## Supplied data
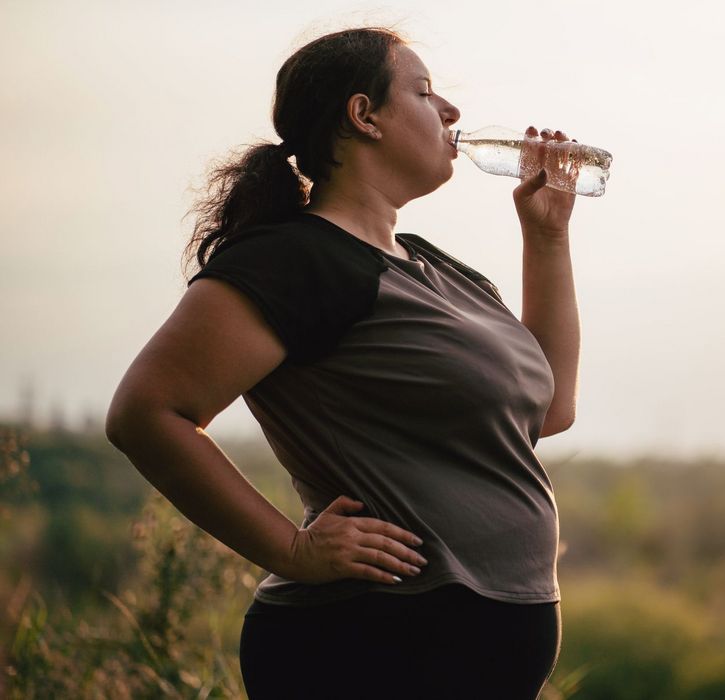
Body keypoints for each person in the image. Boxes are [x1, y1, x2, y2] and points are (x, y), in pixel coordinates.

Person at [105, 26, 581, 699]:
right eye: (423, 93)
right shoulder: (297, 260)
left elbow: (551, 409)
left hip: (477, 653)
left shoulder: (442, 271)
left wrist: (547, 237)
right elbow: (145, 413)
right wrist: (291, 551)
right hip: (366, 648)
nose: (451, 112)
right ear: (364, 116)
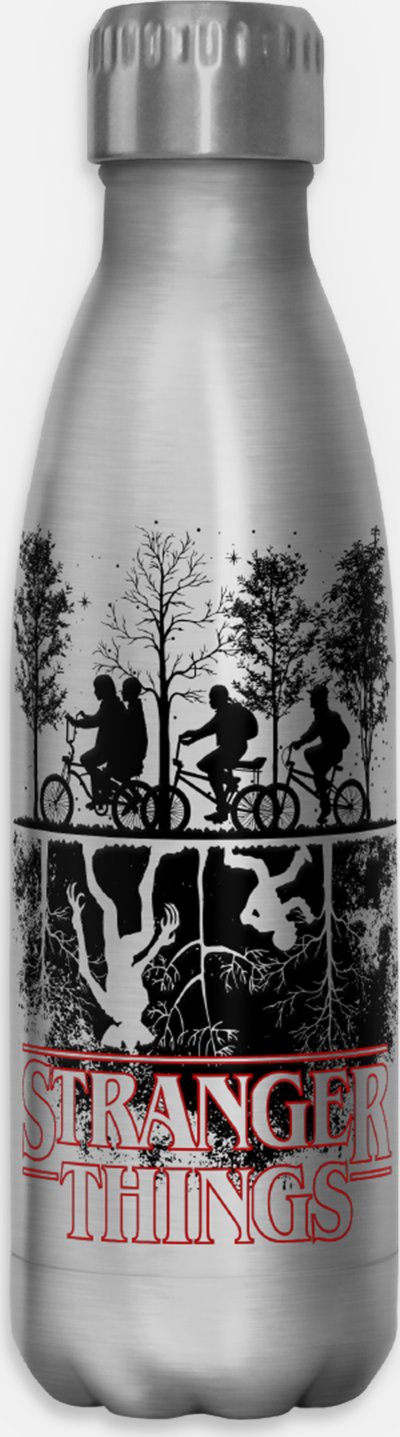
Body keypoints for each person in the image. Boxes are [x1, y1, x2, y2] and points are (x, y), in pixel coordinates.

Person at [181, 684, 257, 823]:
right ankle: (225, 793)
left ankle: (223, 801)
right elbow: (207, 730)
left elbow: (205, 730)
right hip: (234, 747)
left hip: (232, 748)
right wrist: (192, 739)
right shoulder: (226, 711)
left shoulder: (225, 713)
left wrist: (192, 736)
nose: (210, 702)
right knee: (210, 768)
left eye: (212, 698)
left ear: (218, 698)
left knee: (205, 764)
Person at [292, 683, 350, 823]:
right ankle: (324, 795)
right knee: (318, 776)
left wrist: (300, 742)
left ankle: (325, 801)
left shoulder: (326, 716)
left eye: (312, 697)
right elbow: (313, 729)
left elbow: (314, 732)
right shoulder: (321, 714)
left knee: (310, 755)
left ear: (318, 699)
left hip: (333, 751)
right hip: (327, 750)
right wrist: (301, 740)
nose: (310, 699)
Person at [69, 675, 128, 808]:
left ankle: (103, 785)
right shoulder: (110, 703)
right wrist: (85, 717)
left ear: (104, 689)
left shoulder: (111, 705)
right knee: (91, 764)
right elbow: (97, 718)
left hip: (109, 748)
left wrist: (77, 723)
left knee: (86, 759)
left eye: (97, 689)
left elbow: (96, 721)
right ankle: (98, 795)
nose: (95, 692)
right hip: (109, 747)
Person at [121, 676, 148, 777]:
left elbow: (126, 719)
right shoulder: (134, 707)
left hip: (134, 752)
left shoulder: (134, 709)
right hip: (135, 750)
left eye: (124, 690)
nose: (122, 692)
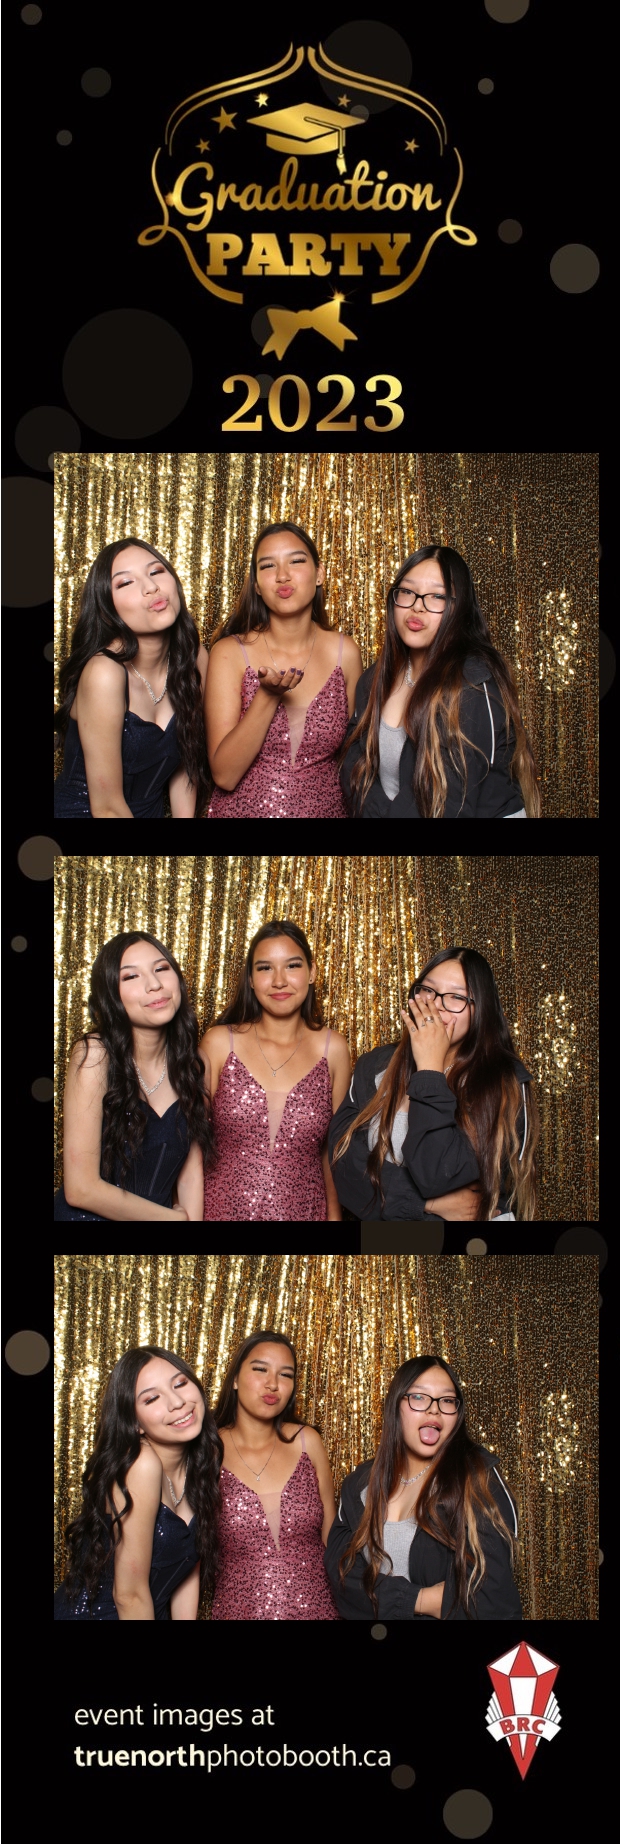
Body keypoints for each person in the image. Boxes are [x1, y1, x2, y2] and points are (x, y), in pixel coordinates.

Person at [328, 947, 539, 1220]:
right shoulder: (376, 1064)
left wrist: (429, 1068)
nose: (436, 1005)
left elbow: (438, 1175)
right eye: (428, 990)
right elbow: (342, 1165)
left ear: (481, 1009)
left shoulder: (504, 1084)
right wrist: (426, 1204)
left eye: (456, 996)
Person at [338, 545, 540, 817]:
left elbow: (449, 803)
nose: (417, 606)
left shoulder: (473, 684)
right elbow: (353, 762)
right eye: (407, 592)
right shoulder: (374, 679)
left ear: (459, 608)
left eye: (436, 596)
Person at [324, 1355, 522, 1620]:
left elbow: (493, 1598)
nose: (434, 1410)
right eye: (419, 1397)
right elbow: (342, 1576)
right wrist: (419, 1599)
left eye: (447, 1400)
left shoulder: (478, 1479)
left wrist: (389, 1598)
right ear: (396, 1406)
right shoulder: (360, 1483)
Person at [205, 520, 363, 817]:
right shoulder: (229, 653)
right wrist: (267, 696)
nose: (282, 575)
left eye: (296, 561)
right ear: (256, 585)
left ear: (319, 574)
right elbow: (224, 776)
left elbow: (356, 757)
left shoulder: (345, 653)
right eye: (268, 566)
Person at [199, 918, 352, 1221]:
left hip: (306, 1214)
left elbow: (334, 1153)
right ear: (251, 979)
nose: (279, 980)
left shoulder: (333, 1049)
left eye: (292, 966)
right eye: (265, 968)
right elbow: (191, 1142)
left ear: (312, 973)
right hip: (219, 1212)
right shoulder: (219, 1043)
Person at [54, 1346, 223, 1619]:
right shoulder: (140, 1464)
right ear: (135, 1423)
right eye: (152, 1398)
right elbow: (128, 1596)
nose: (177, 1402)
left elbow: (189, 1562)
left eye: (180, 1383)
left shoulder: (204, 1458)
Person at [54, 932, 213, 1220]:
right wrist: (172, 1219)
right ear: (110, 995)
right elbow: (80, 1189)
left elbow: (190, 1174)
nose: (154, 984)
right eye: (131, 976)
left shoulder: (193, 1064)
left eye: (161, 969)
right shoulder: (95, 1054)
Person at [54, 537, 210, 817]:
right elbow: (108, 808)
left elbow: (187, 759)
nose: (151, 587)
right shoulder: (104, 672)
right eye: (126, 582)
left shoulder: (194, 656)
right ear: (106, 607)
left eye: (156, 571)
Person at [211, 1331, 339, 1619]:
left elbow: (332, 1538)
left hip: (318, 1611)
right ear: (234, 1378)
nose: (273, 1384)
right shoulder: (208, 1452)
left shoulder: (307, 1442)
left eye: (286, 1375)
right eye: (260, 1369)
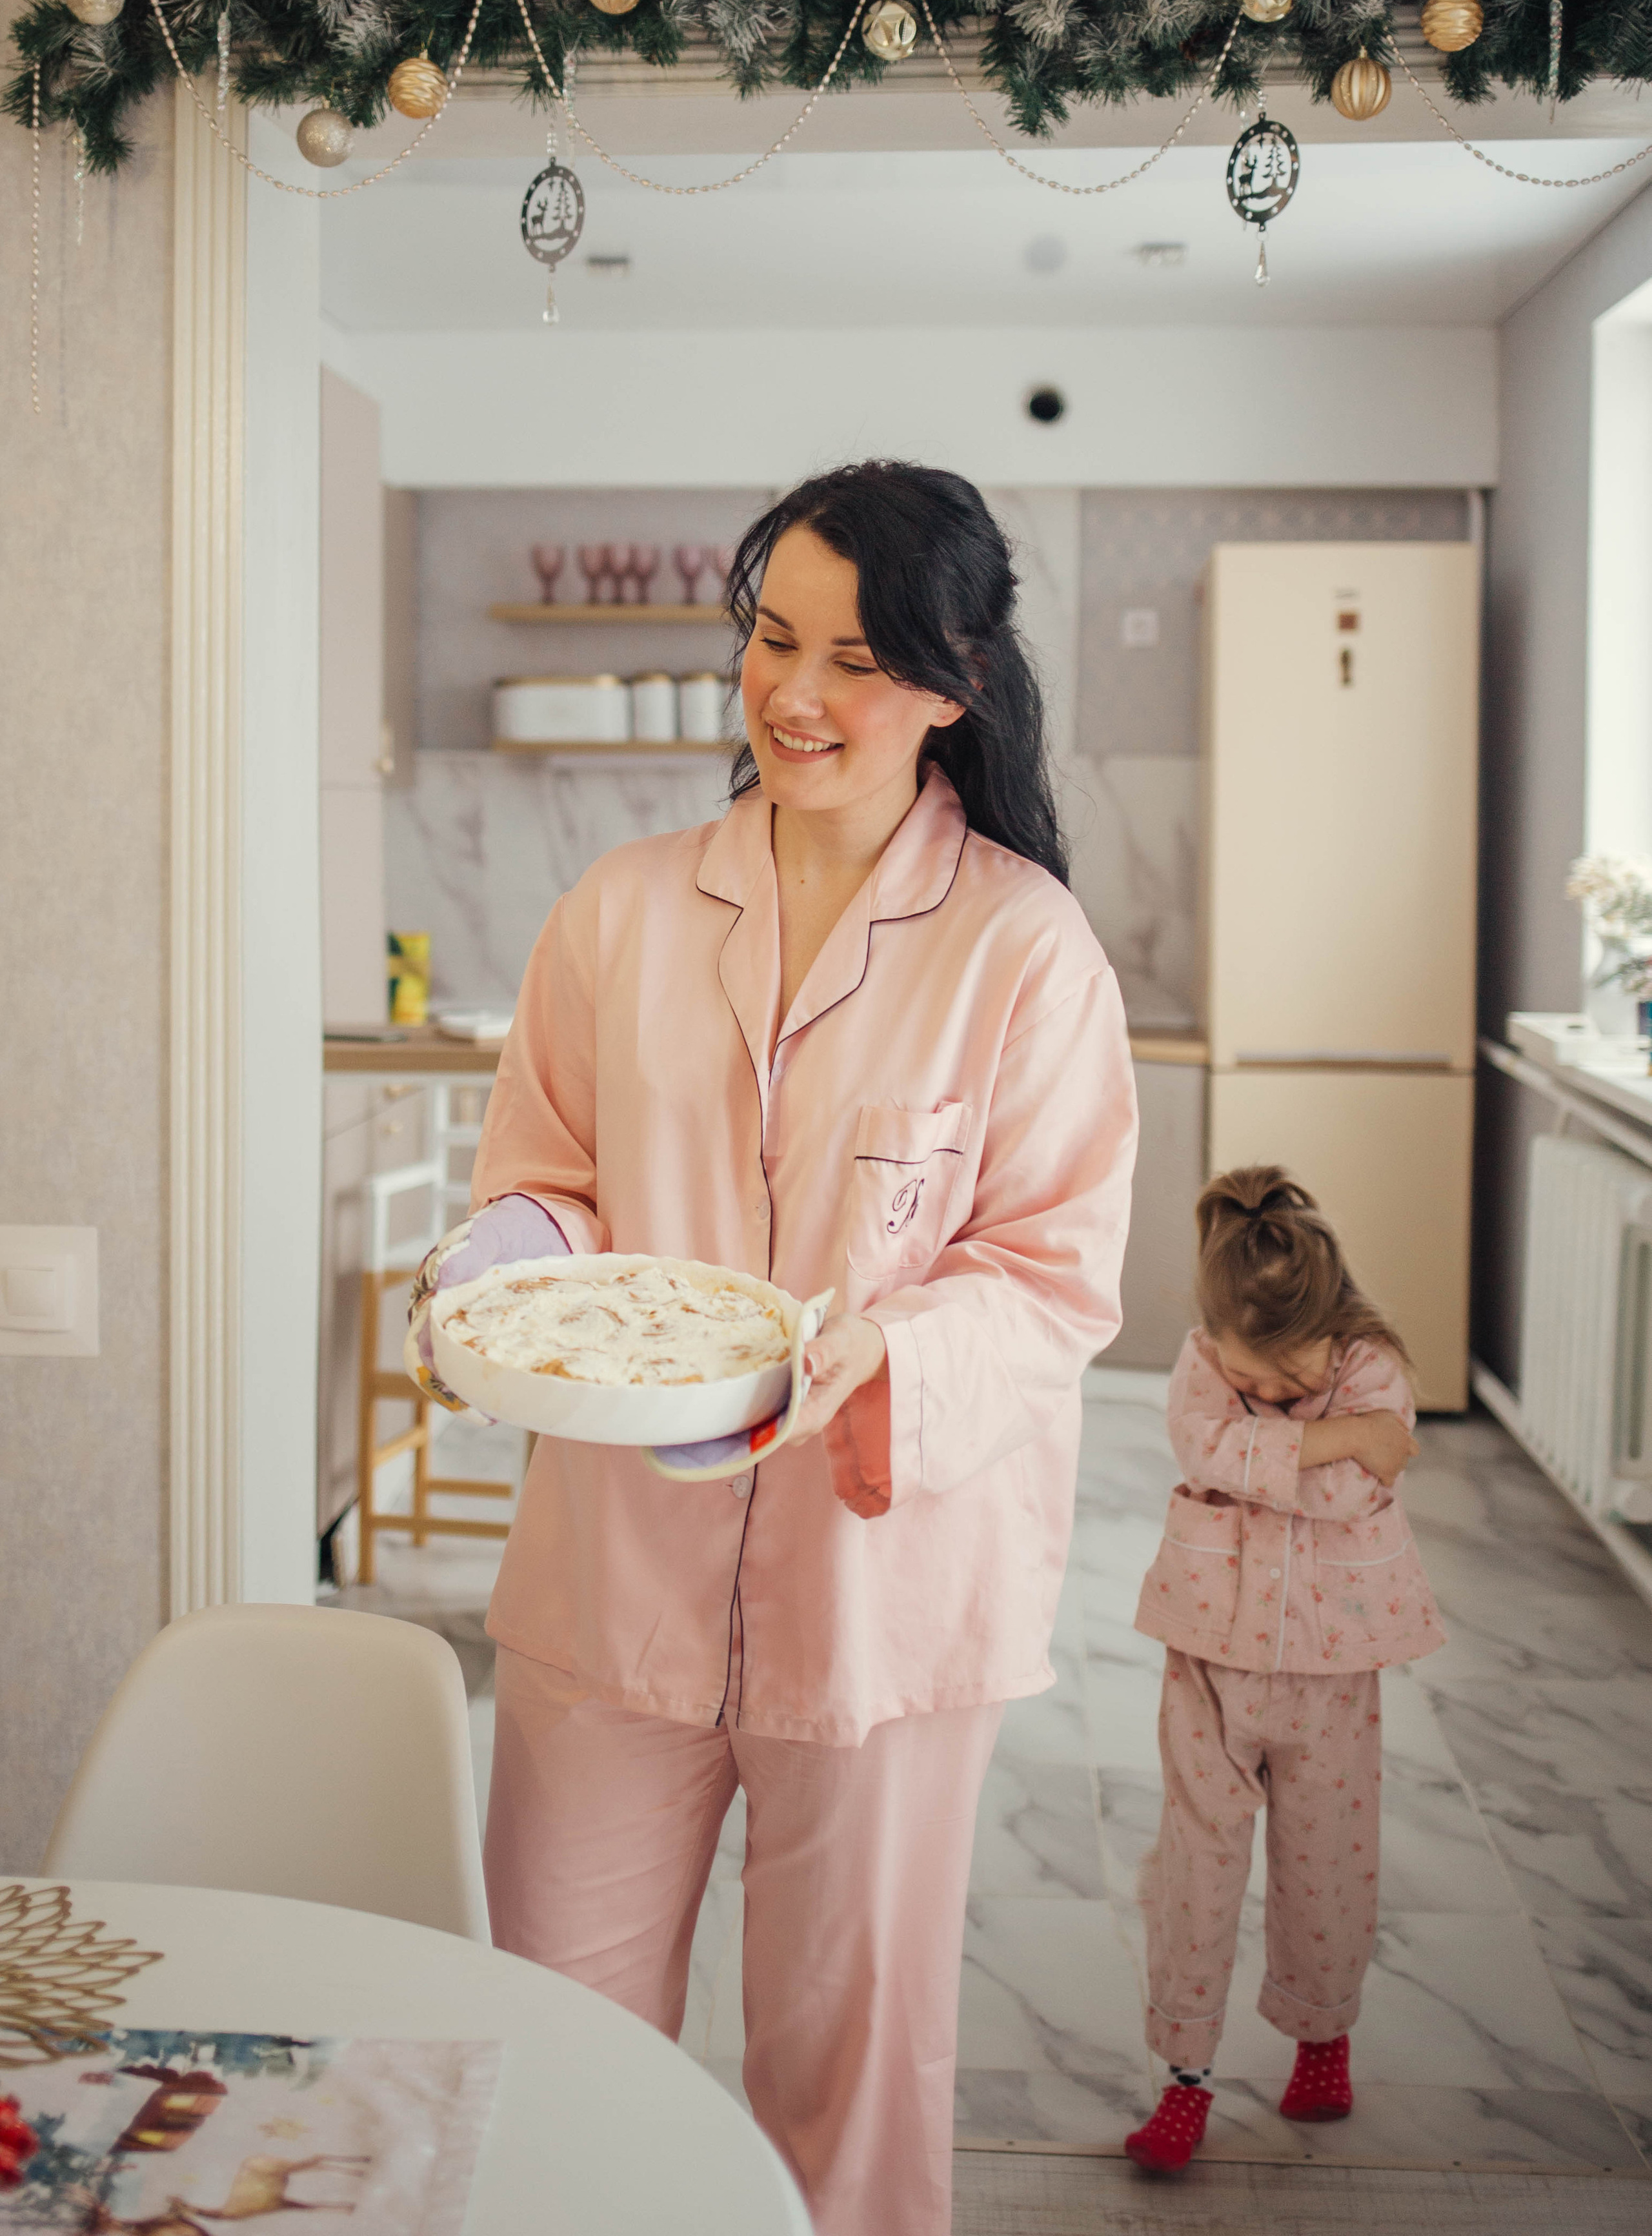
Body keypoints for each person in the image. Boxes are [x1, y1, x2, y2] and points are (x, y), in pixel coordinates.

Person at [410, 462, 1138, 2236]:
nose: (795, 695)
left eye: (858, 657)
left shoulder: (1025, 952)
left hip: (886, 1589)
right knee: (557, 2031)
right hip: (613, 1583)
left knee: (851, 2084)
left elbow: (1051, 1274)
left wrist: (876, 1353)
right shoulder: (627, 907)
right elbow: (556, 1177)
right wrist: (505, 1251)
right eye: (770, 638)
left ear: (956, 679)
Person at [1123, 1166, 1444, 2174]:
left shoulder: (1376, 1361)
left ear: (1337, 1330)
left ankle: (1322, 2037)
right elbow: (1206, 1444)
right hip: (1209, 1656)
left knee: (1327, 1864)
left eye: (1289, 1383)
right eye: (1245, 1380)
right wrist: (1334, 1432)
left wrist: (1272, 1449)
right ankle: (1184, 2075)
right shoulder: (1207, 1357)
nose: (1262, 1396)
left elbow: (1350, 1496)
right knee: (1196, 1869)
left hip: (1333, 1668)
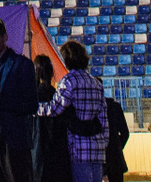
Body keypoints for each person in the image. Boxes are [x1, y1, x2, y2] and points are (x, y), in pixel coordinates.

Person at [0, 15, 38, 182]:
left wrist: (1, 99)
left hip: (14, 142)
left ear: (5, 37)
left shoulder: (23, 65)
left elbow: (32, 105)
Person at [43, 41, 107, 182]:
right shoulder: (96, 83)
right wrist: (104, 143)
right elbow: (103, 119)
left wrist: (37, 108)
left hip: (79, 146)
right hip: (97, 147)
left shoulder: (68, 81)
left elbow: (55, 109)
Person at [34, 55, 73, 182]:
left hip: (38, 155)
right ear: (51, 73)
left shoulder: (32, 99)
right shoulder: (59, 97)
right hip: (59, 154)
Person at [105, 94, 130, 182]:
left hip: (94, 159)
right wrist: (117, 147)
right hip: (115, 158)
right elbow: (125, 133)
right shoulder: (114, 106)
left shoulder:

## Aim of the task
When a line in the data contains "knee", return it as written.

## Written answer
right knee: (210, 768)
left knee: (205, 764)
right knee: (318, 776)
left knee: (310, 755)
right knee: (91, 764)
left knee: (86, 759)
right knee: (557, 2031)
left knee: (851, 2084)
left knee: (1327, 1864)
right knee: (1196, 1869)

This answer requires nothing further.